Set task A:
Answer these from the article on Ken Jennings and Jeopardy!, one line each, marked the same way:
(i) In what month and year did Jennings win the Greatest Of All Time title?
(ii) Which play did Rutter name when describing the Daily Double?
(iii) To which publication did Jennings describe the downside of being known as the smart kid?
Set task B: Write the next few paragraphs of the article on Ken Jennings and Jeopardy!, picking up after its final sentence.

Extract provided:
┌──

The trivia master revealed recently that there was one key to winning on the classic game show and it made all the difference to his incredible run on the program.

Brad Rutter on Ken Jennings’ incredible Greatest Player Of All Time win

Ken Jennings, winner of 'Jeopardy!' Greatest Of All Time trophy 2020
Ken Jennings, winner of ‘Jeopardy!’ Greatest Of All Time trophy 2020 | Eric McCandless/ABC via Getty Images

Jennings won the game show’s Greatest Of All Time title earlier this year in Jan. 2020. The tournament brought together Jennings, Brad Rutter, and James Holzhauer to compete for the ultimate title in the game show’s history.

Rutter told USA Today at that time, speaking of Jennings, “That was the best I’ve ever seen him play and, quite honestly, the best I’ve ever seen anyone play. That Daily Double last night about ‘The Rose Tattoo,’ having to do with characters from Tennessee Williams’, like, ninth most famous play. What can you say? I’m always impressed with him, but this was sort of one step beyond.”

Ken Jennings used to be embarrassed about being a trivia whiz

A Jeopardy! champion isn’t born. According to Jennings, it requires years of simple curiosity, reading, and learning, an accumulation of information. The father of two explained to Interview in Feb. 2020 the downside of being known as the smart kid growing up.

└──

Dataset section:
┌──

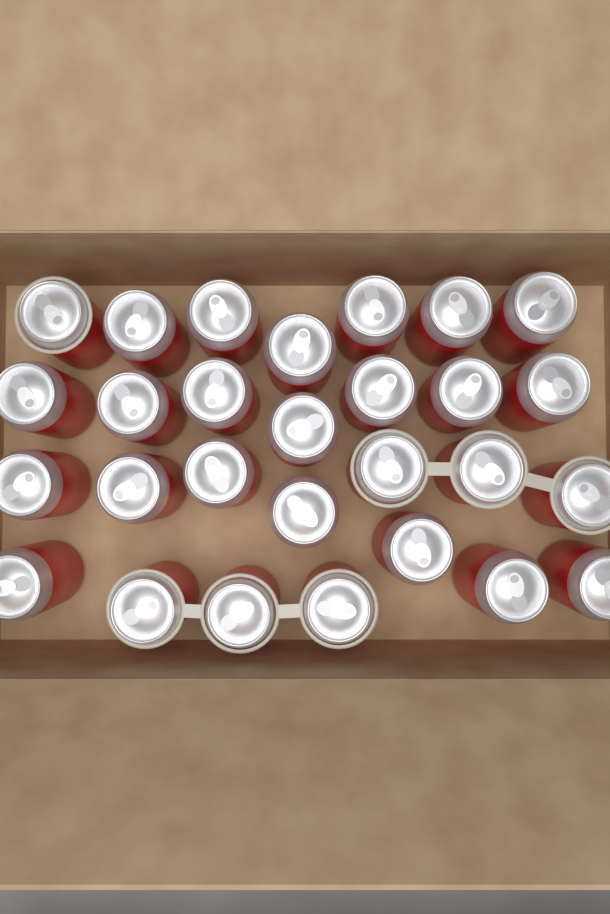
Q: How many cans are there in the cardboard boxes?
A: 28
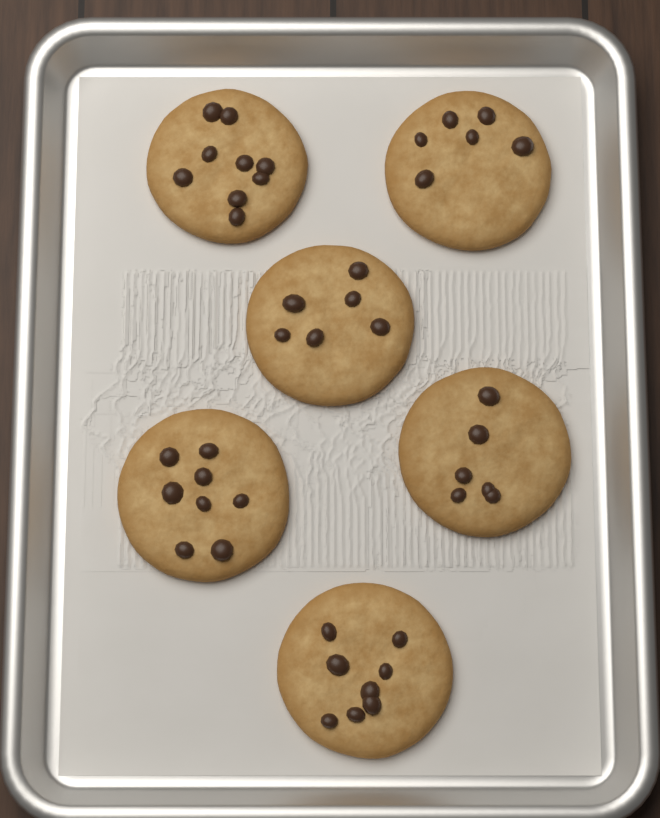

└──

Exercise response A:
(i) January 2020
(ii) "The Rose Tattoo"
(iii) Interview

Exercise response B:
Ken Jennings on 'The Tonight Show with Jay Leno', 2004
Ken Jennings on ‘The Tonight Show with Jay Leno’, 2004 | Kevin Winter/Getty Images

“I’m self-aware enough that I realized it wasn’t cool to know everything or to appear to know everything or to be pedantic. It’s really a personality trait that I find unappealing in others. So, I really try to dial it down.”

Jennings, who quit his job as a software manager after his big win, recalled feeling shy about being known as such a trivia buff in his younger days. Since then, he admits, he’s gotten over it in a big way.

“I kind of spent my whole life in the closet,” he confessed, “as far as not feeling comfortable being a trivia person because it seems a little bit embarrassing. If nothing else, winning that first time on Jeopardy! kind of busted me out of that closet, and I’m most famous for being a trivia geek no matter what else I do now.”

Ken Jennings says this is the secret to winning ‘Jeopardy!’

Smarts help, a lot, in winning at Jeopardy! A huge part of the game, however, according to Jennings, is the buzzer. If contestants don’t know their way around the buzzer, they could lose even if they know all the answers.

Jennings explained at the MIT Sloan Sports Analytics Conference held in Mar. 2020 his strategy of learning the timing of the buzzer.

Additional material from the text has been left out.